**Passage to read:**
****************

To understand the moral courage that underlies the Kano First Initiative, one must first understand the political inheritance that Governor Yusuf carried into office. He did not arrive at Government House, Kano, as a political outsider unburdened by prior obligations and free to govern purely on the basis of his own convictions. He arrived as a product of a political movement, as a leader whose rise had been enabled by a coalition of forces, interests, and personalities whose expectations did not always align with the needs of the twenty-two million citizens whose welfare his oath of office placed in his hands. The tension between those expectations and those needs, between the claims of political loyalty and the demands of public service, is one that every Nigerian governor faces to some degree. What distinguishes Governor Yusuf’s story is not that he faced this tension, but what he chose to do when it became impossible to navigate it without choosing a side.
He chose his people. And that choice, made at considerable personal and political cost, is the foundation on which the entire moral architecture of the Kano First philosophy rests.
The financial scandals that emerged in the early period of his administration, the billion-naira deductions imposed on local governments, the Novamed controversy that drained hundreds of millions from the state’s healthcare resources, were not merely governance crises. They were personal trials of a particularly painful kind. Here was a governor, widely regarded even by his critics as genuinely humble, intellectually serious, and personally committed to the welfare of Kano’s people, discovering that the machinery beneath him had been partially rewired to serve interests other than the ones he had been elected to serve. His public acknowledgement that he had not been fully aware of the transactions in question was seized upon by political opponents as evidence of weakness or incompetence. It was, in fact, something considerably rarer in Nigerian public life: an honest man’s honest admission that he had been deceived by those he trusted.

****************

**Data:**
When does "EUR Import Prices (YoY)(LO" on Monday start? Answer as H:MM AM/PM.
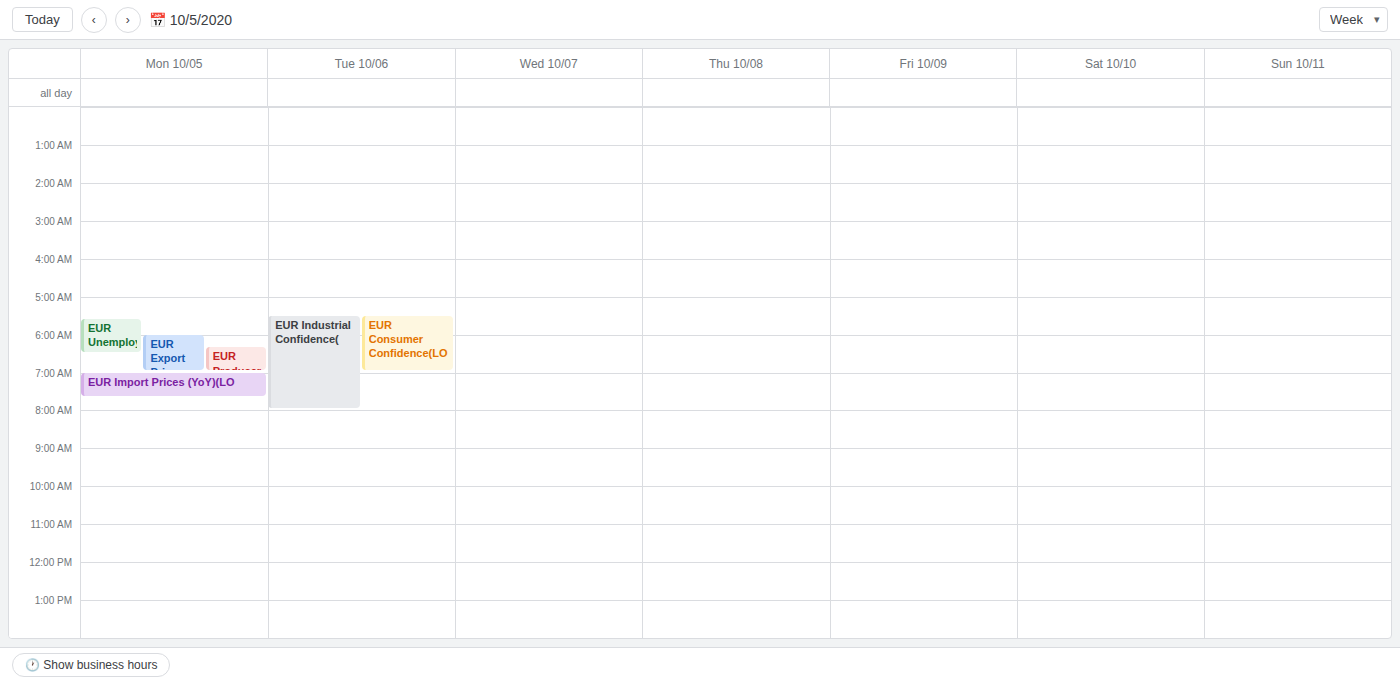
7:00 AM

****************

**Written tasks:**
A. Please write out the passage about Governor Yusuf word for word, starting at "He chose his" and ending at "First philosophy rests.".
B. Summarize the passage about Governor Yusuf in two sentences.
C. Based on the passage about Governor Yusuf, say whether each statement agrees with it, answering yes or no and quoting the words that decide it: (i) Governor Yusuf came into office as a political outsider free of prior obligations. (ii) The Novamed controversy drained hundreds of millions from the state's healthcare resources. (iii) Political opponents treated his acknowledgement as a sign of weakness or incompetence.
The listing is separate from the passage about Governor Yusuf.

**The solutions:**
A.
He chose his people. And that choice, made at considerable personal and political cost, is the foundation on which the entire moral architecture of the Kano First philosophy rests.

B. Governor Yusuf entered office as the product of a political coalition whose expectations did not always align with the needs of Kano's citizens, and when that tension could no longer be navigated, he chose his people at considerable personal and political cost. Early financial scandals, including billion-naira deductions imposed on local governments and the Novamed controversy, revealed that the machinery beneath him had been partially rewired to serve other interests, and his admission that he had not been fully aware of the transactions was, in the passage's view, an honest man's admission that he had been deceived.

C.
(i) No: "He did not arrive at Government House, Kano, as a political outsider unburdened by prior obligations"
(ii) Yes: "the Novamed controversy that drained hundreds of millions from the state’s healthcare resources"
(iii) Yes: "was seized upon by political opponents as evidence of weakness or incompetence"